START Material supplied

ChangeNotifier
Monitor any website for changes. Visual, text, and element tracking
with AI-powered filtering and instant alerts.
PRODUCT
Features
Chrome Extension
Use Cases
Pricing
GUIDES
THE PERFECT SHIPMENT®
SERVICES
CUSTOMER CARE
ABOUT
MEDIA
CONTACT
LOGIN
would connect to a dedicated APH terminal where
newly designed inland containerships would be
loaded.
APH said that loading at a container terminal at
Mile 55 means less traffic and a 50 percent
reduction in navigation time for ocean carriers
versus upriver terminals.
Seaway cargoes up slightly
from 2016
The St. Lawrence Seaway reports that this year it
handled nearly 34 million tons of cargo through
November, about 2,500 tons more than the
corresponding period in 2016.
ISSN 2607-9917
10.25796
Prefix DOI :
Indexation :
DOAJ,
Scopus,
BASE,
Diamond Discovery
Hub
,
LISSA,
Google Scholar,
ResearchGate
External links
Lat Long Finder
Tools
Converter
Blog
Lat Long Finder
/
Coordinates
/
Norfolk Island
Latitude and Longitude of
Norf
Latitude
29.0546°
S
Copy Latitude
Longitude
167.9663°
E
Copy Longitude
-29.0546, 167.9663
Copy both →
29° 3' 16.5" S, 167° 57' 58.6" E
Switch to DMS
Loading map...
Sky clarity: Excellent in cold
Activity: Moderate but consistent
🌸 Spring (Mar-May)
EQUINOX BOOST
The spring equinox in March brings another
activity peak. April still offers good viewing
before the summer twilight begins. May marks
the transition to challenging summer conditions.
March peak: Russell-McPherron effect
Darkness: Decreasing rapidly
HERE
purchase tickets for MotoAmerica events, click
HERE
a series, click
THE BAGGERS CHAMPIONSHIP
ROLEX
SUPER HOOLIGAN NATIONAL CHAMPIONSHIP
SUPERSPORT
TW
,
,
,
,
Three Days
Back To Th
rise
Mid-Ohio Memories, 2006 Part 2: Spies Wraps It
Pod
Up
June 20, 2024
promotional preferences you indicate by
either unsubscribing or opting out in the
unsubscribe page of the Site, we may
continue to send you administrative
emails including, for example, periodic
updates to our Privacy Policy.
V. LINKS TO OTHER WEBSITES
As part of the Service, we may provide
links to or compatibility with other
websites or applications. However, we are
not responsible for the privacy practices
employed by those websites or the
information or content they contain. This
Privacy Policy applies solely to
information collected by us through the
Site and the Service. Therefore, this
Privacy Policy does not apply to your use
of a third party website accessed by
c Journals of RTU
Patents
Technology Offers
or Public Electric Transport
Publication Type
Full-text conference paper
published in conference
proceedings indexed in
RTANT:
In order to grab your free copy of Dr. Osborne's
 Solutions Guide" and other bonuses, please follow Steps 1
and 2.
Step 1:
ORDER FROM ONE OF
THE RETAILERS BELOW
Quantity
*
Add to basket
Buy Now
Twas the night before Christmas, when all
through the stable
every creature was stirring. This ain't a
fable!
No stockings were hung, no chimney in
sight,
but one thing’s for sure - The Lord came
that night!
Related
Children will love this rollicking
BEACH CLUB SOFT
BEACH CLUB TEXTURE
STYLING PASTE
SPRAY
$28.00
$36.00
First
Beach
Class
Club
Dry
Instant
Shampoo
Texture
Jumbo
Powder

END Material supplied

Transcribe the records exactly as given.

ChangeNotifier
Monitor any website for changes. Visual, text, and element tracking
with AI-powered filtering and instant alerts.
PRODUCT
Features
Chrome Extension
Use Cases
Pricing
GUIDES
THE PERFECT SHIPMENT®
SERVICES
CUSTOMER CARE
ABOUT
MEDIA
CONTACT
LOGIN
would connect to a dedicated APH terminal where
newly designed inland containerships would be
loaded.
APH said that loading at a container terminal at
Mile 55 means less traffic and a 50 percent
reduction in navigation time for ocean carriers
versus upriver terminals.
Seaway cargoes up slightly
from 2016
The St. Lawrence Seaway reports that this year it
handled nearly 34 million tons of cargo through
November, about 2,500 tons more than the
corresponding period in 2016.
ISSN 2607-9917
10.25796
Prefix DOI :
Indexation :
DOAJ,
Scopus,
BASE,
Diamond Discovery
Hub
,
LISSA,
Google Scholar,
ResearchGate
External links
Lat Long Finder
Tools
Converter
Blog
Lat Long Finder
/
Coordinates
/
Norfolk Island
Latitude and Longitude of
Norf
Latitude
29.0546°
S
Copy Latitude
Longitude
167.9663°
E
Copy Longitude
-29.0546, 167.9663
Copy both →
29° 3' 16.5" S, 167° 57' 58.6" E
Switch to DMS
Loading map...
Sky clarity: Excellent in cold
Activity: Moderate but consistent
🌸 Spring (Mar-May)
EQUINOX BOOST
The spring equinox in March brings another
activity peak. April still offers good viewing
before the summer twilight begins. May marks
the transition to challenging summer conditions.
March peak: Russell-McPherron effect
Darkness: Decreasing rapidly
HERE
purchase tickets for MotoAmerica events, click
HERE
a series, click
THE BAGGERS CHAMPIONSHIP
ROLEX
SUPER HOOLIGAN NATIONAL CHAMPIONSHIP
SUPERSPORT
TW
,
,
,
,
Three Days
Back To Th
rise
Mid-Ohio Memories, 2006 Part 2: Spies Wraps It
Pod
Up
June 20, 2024
promotional preferences you indicate by
either unsubscribing or opting out in the
unsubscribe page of the Site, we may
continue to send you administrative
emails including, for example, periodic
updates to our Privacy Policy.
V. LINKS TO OTHER WEBSITES
As part of the Service, we may provide
links to or compatibility with other
websites or applications. However, we are
not responsible for the privacy practices
employed by those websites or the
information or content they contain. This
Privacy Policy applies solely to
information collected by us through the
Site and the Service. Therefore, this
Privacy Policy does not apply to your use
of a third party website accessed by
c Journals of RTU
Patents
Technology Offers
or Public Electric Transport
Publication Type
Full-text conference paper
published in conference
proceedings indexed in
RTANT:
In order to grab your free copy of Dr. Osborne's
 Solutions Guide" and other bonuses, please follow Steps 1
and 2.
Step 1:
ORDER FROM ONE OF
THE RETAILERS BELOW
Quantity
*
Add to basket
Buy Now
Twas the night before Christmas, when all
through the stable
every creature was stirring. This ain't a
fable!
No stockings were hung, no chimney in
sight,
but one thing’s for sure - The Lord came
that night!
Related
Children will love this rollicking
BEACH CLUB SOFT
BEACH CLUB TEXTURE
STYLING PASTE
SPRAY
$28.00
$36.00
First
Beach
Class
Club
Dry
Instant
Shampoo
Texture
Jumbo
Powder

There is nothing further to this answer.